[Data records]
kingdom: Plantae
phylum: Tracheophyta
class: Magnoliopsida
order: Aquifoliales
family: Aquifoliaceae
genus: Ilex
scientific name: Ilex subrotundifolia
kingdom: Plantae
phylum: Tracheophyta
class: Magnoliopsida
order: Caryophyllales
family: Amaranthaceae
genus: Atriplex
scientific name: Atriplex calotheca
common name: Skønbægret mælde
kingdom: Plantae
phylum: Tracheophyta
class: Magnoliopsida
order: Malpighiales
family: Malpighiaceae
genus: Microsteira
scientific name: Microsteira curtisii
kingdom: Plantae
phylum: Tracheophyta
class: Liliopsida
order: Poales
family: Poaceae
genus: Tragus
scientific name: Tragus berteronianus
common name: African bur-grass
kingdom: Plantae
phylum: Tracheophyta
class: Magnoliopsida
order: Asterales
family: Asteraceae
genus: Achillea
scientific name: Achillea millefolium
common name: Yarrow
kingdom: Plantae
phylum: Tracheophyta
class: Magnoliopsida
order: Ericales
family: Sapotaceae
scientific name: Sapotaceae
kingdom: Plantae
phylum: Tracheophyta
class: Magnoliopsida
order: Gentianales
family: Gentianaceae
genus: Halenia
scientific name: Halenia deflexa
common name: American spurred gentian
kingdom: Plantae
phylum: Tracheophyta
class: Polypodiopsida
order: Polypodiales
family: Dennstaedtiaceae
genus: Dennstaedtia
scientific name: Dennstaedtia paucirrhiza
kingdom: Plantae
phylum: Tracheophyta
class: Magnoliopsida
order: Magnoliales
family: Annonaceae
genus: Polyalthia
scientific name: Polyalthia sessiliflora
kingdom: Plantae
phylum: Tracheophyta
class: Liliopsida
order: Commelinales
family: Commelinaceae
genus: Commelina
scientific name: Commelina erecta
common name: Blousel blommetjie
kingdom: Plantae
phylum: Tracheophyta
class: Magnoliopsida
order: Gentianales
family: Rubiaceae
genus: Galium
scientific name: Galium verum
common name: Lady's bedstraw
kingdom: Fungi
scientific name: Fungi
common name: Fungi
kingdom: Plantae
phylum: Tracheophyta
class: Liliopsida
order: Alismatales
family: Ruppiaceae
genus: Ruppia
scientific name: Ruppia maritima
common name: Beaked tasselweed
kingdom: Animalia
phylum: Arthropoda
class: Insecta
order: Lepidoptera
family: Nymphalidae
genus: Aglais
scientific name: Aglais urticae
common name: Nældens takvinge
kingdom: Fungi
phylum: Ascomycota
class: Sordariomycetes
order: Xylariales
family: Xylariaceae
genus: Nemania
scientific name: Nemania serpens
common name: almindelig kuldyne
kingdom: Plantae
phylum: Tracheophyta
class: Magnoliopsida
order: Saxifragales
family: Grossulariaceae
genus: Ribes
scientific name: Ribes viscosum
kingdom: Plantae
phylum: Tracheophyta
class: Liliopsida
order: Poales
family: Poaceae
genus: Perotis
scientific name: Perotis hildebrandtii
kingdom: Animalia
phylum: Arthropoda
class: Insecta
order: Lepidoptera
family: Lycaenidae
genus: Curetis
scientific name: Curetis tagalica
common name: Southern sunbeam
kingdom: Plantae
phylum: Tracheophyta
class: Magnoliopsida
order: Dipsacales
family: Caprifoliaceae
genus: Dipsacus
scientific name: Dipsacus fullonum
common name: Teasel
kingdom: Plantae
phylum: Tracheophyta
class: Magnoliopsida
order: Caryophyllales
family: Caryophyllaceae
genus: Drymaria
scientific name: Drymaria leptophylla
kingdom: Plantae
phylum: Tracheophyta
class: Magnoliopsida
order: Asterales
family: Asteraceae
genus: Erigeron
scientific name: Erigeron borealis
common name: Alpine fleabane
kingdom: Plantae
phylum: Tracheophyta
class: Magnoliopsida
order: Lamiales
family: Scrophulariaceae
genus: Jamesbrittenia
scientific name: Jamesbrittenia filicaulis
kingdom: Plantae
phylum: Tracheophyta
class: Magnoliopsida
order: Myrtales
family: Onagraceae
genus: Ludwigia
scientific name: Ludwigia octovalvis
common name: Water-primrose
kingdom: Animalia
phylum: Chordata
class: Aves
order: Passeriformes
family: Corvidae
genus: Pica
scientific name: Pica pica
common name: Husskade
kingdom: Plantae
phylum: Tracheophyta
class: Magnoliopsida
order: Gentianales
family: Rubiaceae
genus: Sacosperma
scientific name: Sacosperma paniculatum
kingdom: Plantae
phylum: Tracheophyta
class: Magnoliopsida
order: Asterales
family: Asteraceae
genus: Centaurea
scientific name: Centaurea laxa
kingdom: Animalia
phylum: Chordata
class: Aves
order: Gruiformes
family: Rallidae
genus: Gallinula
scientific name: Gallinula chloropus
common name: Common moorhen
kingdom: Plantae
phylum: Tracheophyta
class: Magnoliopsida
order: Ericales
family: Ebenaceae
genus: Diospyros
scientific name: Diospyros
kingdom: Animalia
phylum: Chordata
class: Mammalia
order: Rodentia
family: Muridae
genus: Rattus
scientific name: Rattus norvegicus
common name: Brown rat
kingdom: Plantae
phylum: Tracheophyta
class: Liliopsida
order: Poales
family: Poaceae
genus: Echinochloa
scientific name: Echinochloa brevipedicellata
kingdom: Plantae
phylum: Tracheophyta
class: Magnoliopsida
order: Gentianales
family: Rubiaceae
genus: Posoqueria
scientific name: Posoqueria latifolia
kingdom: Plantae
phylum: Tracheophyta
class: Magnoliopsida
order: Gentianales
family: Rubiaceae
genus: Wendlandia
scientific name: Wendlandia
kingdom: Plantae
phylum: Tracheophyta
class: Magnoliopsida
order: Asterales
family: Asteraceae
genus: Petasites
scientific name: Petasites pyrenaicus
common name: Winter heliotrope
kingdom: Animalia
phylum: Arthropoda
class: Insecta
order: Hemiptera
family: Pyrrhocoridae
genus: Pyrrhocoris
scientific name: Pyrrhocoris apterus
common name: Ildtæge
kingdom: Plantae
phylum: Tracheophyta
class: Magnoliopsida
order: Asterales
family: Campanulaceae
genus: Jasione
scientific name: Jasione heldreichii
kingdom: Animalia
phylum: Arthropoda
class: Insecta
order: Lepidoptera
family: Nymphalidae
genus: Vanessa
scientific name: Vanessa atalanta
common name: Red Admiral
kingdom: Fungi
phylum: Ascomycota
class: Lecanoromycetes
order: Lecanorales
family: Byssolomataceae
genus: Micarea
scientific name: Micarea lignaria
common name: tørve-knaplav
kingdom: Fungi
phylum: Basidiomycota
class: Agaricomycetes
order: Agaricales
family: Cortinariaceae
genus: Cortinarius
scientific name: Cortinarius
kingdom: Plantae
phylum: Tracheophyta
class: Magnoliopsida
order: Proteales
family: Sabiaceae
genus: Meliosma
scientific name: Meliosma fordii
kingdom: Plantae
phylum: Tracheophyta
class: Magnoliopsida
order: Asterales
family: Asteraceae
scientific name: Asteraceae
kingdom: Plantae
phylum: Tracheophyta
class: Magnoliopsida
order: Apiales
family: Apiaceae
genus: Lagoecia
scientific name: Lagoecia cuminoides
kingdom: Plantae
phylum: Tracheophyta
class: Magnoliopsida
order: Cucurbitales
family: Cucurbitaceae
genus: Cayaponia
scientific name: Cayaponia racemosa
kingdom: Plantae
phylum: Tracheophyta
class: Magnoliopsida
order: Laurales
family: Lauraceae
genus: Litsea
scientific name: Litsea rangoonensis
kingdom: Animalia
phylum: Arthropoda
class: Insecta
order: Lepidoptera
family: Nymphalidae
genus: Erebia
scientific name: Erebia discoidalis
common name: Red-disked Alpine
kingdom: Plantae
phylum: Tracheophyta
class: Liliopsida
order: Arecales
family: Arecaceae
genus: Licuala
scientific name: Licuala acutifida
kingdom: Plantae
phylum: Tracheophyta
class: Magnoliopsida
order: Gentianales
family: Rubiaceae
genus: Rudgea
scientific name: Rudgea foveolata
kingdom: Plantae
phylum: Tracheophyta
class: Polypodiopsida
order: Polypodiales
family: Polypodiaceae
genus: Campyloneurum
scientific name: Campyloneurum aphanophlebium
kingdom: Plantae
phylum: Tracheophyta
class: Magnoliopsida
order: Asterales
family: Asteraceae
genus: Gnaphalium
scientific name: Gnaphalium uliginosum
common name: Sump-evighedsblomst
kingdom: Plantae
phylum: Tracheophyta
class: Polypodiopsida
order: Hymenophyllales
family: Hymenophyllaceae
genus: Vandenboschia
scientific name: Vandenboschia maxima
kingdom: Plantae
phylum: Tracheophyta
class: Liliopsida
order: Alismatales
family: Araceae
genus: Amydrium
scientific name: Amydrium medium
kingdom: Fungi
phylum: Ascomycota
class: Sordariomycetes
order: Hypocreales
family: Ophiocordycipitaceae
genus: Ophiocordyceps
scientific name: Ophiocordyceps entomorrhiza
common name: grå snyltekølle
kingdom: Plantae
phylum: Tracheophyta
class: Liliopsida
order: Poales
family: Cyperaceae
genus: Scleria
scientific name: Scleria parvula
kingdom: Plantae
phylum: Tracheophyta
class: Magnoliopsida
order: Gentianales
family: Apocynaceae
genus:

TASK BRIEF
Copy out the lines from the start of the records through the line with "family: Malpighiaceae", keeping each one identical to the original.

EXERCISE RESULT
kingdom: Plantae
phylum: Tracheophyta
class: Magnoliopsida
order: Aquifoliales
family: Aquifoliaceae
genus: Ilex
scientific name: Ilex subrotundifolia
kingdom: Plantae
phylum: Tracheophyta
class: Magnoliopsida
order: Caryophyllales
family: Amaranthaceae
genus: Atriplex
scientific name: Atriplex calotheca
common name: Skønbægret mælde
kingdom: Plantae
phylum: Tracheophyta
class: Magnoliopsida
order: Malpighiales
family: Malpighiaceae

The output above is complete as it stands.